I banditi sarebbero entrati nell’edificio sfondando il muro di cinta con una ruspa e portando via un bottino considerato record di circa 10 milioni di euro. Dopo l’assalto ne è venuto fuori uno scontro a fuoco con le forze dell’ordine e nello specifico i malviventi avrebbero cominciato a sparare contro le guardie giurate che inevitabilmente hanno risposto al fuoco. I balordi hanno utilizzato delle armi piuttosto pesanti visto che hanno sparato a colpi di kalashnikov e fucili a pompa, mentre le guardie giurate hanno risposto con le pistole di ordinanza.

Per fortuna, nella sparatoria nessuno è rimasto ferito, solo tanta paura per i presenti soprattutto per i dipendenti che si trovavano all’interno dell’istituto i quali sono riusciti a mettersi in salvo nascondendosi negli uffici e nei bagni per sfuggire al fuoco incrociato; da quanto è emerso i banditi non sono riusciti ad entrare all’interno del caveau ma sarebbero scappati a bordo di un furgone alcuni, mentre altri sarebbero riusciti a scappare a bordo di alcune auto utilizzate tra l’altro per l’assalto, compresa la ruspa. Il furgone utilizzato dai malviventi è stato poi ritrovato nella giornata di ieri nelle campagne di Alà dei Sardi. I soldi sarebbero stati posti all’interno di buste di plastica sistemate all’interno del furgone utilizzato e la paura di essere fermati dalle forze dell’ordine ha impedito ai malviventi di caricare l’intera somma custodita all’interno del caveau, prendendone in questo modo solo una piccola parte.

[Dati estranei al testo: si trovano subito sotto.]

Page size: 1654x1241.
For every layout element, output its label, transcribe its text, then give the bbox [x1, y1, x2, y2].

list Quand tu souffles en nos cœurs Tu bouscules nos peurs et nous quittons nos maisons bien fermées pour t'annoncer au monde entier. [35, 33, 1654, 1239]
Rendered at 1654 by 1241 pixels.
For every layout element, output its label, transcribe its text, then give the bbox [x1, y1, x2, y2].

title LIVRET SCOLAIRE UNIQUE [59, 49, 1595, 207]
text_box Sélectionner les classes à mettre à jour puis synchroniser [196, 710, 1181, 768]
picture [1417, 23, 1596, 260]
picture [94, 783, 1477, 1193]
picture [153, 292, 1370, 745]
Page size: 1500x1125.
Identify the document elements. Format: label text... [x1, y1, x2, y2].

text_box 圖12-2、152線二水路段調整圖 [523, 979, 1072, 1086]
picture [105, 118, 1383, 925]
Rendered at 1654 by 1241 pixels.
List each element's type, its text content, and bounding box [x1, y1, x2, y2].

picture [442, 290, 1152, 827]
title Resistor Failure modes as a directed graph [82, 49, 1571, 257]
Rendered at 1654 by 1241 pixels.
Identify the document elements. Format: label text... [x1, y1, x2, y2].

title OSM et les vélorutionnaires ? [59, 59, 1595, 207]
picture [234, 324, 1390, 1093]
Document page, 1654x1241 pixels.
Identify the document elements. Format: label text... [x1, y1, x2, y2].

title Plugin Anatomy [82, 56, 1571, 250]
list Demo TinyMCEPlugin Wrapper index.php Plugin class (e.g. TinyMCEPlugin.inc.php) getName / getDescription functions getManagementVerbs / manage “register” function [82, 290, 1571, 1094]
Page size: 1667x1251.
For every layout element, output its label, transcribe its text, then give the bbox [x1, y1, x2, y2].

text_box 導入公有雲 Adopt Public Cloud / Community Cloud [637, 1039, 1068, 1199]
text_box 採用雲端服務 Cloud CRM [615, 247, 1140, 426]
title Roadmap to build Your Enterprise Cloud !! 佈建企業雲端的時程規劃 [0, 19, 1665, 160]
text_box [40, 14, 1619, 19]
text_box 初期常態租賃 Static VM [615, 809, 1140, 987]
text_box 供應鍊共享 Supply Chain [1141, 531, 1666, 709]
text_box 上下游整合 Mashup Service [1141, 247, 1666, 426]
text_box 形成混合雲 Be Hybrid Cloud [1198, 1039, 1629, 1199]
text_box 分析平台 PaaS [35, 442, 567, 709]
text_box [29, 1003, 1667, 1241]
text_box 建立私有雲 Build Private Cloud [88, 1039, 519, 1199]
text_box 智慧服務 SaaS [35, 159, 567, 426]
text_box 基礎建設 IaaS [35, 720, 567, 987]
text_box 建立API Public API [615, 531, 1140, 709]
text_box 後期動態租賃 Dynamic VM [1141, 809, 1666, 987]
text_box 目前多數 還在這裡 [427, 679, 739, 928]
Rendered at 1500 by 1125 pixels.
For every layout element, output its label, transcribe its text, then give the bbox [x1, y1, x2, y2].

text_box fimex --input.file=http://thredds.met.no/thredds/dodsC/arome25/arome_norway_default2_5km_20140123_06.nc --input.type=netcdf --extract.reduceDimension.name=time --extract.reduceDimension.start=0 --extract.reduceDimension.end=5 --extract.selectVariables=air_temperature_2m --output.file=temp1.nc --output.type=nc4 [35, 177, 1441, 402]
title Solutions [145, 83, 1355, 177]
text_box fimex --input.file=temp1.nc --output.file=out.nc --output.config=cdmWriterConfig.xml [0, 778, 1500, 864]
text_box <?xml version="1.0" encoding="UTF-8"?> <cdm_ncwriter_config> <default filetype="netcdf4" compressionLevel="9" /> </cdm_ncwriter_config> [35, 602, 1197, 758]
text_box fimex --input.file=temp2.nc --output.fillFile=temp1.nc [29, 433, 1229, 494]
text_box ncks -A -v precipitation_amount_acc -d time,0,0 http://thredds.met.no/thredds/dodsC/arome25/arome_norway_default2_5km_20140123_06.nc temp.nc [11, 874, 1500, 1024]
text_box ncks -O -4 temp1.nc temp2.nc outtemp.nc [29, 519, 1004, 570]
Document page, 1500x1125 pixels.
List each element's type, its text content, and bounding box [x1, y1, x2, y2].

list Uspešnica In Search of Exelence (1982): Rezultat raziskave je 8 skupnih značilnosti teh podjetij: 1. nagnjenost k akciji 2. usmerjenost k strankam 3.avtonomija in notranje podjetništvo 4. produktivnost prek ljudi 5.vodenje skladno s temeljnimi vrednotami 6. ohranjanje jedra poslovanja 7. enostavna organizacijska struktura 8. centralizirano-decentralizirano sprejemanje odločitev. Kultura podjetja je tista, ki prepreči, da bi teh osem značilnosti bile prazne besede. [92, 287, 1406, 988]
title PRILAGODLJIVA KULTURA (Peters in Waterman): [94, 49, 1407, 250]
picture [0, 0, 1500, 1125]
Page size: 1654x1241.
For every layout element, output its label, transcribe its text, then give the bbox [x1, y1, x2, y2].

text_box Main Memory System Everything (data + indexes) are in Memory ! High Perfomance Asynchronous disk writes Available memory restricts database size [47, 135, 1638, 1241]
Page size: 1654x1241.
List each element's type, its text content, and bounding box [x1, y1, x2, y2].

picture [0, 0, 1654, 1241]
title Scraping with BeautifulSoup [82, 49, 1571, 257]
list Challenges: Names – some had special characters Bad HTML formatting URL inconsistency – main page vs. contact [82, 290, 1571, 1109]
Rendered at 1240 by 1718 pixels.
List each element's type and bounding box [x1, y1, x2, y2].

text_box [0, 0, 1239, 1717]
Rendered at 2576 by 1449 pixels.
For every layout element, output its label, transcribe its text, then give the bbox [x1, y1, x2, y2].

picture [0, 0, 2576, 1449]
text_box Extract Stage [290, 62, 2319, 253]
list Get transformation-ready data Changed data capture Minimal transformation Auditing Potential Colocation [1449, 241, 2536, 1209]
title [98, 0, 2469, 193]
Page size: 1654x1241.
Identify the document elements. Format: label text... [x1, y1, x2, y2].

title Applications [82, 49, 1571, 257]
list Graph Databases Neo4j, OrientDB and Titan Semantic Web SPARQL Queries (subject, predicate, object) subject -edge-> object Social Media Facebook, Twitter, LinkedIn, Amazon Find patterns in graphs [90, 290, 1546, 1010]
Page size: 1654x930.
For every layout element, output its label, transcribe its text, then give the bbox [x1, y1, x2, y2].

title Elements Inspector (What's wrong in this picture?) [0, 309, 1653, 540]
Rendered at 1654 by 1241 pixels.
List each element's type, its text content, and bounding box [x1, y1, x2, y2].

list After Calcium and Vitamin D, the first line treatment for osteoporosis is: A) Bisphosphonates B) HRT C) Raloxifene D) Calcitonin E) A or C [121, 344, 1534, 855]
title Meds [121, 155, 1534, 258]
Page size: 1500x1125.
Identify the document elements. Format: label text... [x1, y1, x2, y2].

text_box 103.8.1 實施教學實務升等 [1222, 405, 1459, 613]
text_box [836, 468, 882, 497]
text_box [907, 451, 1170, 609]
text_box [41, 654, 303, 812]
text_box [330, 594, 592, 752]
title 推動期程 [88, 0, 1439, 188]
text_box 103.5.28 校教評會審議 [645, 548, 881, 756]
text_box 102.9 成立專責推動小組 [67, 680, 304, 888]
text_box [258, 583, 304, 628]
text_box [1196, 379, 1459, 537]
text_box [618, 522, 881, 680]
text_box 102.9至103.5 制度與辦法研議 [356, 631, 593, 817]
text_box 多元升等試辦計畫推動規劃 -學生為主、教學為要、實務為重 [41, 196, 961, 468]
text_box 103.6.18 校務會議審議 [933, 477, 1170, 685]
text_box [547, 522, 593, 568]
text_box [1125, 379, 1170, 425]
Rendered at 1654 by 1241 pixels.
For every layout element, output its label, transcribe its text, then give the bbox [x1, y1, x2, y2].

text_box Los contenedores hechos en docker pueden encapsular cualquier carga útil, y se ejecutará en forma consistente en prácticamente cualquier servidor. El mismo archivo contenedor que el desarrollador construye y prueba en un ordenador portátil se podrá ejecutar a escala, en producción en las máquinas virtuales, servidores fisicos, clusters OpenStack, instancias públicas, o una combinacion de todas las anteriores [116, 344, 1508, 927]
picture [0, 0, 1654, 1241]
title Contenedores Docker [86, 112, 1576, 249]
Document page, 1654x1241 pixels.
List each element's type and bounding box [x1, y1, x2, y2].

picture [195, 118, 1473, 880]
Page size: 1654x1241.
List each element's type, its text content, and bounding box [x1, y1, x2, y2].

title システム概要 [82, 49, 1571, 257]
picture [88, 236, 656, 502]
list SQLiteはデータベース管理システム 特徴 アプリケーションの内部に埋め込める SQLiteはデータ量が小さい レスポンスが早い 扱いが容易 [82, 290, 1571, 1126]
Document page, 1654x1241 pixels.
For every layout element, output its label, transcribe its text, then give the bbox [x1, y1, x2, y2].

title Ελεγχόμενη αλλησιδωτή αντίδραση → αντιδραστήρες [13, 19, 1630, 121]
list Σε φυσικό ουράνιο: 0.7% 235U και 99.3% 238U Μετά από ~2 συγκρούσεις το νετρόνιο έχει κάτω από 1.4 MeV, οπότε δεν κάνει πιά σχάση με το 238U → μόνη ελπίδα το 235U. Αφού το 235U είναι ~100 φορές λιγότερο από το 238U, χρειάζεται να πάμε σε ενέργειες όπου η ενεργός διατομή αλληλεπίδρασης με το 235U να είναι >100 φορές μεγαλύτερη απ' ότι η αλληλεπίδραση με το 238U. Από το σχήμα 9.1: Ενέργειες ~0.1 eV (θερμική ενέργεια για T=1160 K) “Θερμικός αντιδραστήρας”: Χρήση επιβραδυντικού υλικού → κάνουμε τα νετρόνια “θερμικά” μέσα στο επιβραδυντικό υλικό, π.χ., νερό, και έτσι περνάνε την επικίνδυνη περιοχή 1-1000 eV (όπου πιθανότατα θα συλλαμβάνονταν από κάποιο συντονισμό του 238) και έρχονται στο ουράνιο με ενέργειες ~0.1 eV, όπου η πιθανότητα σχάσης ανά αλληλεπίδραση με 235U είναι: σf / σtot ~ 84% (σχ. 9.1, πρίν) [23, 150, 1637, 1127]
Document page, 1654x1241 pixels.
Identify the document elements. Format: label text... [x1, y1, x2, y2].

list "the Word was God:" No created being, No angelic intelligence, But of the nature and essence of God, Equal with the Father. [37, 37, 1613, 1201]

Un giovane che abita nei pressi della Mondialpol ha raccontato di essere stato fermato dai banditi proprio mentre questi stavano per andare a compiere il colpaccio, minacciato con un fucile puntato in faccia e colpito con un pugno alla testa e messo in fuga. Ad assistere all’assalto sono stati anche gli allievi della vicina scuola nautica che hanno assistito dalle finestre della loro aula a luci spente. Stando al racconto degli stessi allievi la sparatoria sarebbe durata diversi minuti e poi i rapinatori hanno provveduto a bruciare la Renault Kangoo usata per trasportareil loro arsenale e sono poi scappati. I criminali entrati in azione lunedì sera potrebbero essere gli stessi che lo scorso 2 gennaio hanno assalito un portavalori sulla statale 131 Dnc, vicino a Nuoro.